__DESCRIPTION OF THE TASK__.
From the transcript on the asylum-seeker arrangement with Malaysia, copy the passage that begins at the words "PM: Well we'll" and stops after "of the queue.".
===== EXCERPTED TEXT =====
PM: Well the aim of this is to break the people smugglers' products, to take out of their hands the very product that they sell. When they go and try and ply their evil trade, the message will be received by asylum seekers ‘if I get on a boat, the risk I've got is that I blow all of my money, risk my life, and end up at the back of the queue in Malaysia' that is the force of this. Now we will finalise this agreement with Malaysia, we will implement this agreement, as the Minister says it won't be easy, there will be resistance, but we will implement this agreement. Of course we will see the impact that this has and if there's a need for further discussions and dialogue down the track then we will have that further discussion and dialogue, but this is an important step. We last took an important step forward in March at Bali when there was agreement to the regional framework, this is the next important step, this innovative arrangement to break the people smugglers' model, their business model, and to take out of their hands the very thing that they sell to people.

JOURNALIST: So you don't think there will be 800 volunteers willing to give it a shot anyway?

PM: Well do you think you would, you think you would? Sitting in Indonesia, you've only got one shot, you've only got so much money, you've only got one shot, so much money, you've only got one life to lose. And you do all your money, your one shot, do all your money, your one shot, potentially you lose your life and go to the back of the queue in Malaysia. I'll allow you to calculate those odds and see what the rational human conclusion is.

JOURNALIST: (inaudible) Malaysia, will everybody who you pick up in our waters go to Malaysia or will some go to PNG, will some go to Christmas Island, how will it work?

PM: Well we'll make operational decisions in the circumstances but the message for people who are thinking of getting on a boat is that they are running a very, very real risk that what they get for giving their money to a people smuggler is a plane trip to Malaysia and a spot at the back of the queue.
===== SUPPLIED MATERIAL =====
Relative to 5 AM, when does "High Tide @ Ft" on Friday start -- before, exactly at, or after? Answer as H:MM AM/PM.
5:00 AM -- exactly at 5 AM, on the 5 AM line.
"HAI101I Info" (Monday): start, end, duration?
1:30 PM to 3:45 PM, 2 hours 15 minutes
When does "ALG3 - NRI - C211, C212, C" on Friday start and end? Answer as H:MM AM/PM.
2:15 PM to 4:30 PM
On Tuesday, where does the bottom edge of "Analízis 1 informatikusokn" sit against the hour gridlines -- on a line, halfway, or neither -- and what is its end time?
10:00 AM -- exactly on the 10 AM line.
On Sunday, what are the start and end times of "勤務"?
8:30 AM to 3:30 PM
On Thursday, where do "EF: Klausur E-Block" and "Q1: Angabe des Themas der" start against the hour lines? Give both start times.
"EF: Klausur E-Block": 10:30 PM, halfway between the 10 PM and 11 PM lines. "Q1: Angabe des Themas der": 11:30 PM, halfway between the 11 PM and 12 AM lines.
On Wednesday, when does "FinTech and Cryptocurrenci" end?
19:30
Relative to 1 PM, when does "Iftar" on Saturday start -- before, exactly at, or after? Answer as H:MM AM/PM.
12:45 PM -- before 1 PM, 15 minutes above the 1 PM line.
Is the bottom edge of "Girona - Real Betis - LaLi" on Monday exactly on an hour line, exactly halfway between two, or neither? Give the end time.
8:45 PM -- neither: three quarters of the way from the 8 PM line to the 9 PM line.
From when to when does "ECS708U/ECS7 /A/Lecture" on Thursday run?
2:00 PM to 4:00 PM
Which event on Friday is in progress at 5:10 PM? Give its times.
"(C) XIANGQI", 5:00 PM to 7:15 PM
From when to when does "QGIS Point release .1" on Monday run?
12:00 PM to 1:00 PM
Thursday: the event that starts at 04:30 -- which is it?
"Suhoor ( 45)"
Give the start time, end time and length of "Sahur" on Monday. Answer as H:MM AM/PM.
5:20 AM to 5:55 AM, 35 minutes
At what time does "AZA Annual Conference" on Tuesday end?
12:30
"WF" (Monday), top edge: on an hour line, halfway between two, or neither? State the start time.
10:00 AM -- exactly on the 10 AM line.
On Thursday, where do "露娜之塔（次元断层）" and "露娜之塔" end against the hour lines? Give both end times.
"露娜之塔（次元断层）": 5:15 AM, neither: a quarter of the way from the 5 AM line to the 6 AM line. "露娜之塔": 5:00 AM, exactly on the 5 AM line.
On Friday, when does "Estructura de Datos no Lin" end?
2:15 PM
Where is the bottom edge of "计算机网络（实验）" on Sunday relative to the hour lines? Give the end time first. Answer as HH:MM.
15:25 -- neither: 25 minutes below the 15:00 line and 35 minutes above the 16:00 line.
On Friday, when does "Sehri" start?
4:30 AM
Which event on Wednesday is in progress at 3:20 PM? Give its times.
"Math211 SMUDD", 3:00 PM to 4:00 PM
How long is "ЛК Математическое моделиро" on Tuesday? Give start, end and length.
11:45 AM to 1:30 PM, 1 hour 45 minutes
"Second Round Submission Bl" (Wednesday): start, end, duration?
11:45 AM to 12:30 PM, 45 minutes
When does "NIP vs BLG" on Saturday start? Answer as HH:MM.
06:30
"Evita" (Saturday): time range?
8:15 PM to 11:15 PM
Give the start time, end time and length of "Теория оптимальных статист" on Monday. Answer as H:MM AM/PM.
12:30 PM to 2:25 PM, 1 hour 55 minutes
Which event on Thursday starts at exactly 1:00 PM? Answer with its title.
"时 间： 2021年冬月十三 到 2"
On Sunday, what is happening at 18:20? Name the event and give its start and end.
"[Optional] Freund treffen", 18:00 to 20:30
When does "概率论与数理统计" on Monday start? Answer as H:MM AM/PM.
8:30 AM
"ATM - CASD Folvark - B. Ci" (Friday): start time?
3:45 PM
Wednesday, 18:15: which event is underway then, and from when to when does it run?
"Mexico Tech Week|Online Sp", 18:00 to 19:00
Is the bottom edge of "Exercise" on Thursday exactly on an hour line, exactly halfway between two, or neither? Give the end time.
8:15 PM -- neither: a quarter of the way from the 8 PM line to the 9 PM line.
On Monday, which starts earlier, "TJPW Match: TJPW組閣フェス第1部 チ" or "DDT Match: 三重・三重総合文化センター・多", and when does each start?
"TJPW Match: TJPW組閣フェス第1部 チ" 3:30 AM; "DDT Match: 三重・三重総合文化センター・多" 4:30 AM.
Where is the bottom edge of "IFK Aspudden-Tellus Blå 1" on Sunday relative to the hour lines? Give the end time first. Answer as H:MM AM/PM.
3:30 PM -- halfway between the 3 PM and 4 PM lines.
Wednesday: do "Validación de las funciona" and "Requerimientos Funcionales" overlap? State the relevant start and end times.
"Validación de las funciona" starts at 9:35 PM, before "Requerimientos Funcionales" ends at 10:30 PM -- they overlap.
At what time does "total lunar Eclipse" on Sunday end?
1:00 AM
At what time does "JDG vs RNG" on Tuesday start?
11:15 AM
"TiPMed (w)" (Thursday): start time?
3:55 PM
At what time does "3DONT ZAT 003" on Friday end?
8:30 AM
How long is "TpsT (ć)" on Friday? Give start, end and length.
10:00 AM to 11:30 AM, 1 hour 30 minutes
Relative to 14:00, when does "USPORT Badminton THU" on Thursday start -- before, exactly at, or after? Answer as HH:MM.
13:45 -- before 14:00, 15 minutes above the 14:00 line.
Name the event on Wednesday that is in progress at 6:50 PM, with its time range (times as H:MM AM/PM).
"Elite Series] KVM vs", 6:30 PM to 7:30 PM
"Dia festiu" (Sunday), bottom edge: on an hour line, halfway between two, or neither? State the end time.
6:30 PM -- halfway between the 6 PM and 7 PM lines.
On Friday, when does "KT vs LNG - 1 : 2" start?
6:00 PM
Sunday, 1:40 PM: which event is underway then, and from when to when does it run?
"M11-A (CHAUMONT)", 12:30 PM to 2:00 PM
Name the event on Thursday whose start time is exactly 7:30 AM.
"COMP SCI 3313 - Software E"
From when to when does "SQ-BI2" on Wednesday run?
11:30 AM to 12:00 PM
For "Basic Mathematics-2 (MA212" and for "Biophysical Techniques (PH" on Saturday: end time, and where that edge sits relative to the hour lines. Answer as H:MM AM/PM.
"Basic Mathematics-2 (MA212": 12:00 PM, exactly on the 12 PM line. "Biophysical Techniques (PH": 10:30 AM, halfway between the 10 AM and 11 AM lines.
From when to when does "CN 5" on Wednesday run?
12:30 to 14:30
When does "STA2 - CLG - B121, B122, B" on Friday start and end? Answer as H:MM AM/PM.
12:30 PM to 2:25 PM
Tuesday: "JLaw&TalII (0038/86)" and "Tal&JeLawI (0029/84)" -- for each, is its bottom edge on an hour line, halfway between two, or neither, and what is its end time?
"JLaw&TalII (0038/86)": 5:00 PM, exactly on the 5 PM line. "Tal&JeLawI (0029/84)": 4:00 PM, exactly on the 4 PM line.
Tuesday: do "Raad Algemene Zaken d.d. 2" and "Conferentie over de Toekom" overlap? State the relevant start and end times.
=====
__REPLY__.
PM: Well we'll make operational decisions in the circumstances but the message for people who are thinking of getting on a boat is that they are running a very, very real risk that what they get for giving their money to a people smuggler is a plane trip to Malaysia and a spot at the back of the queue.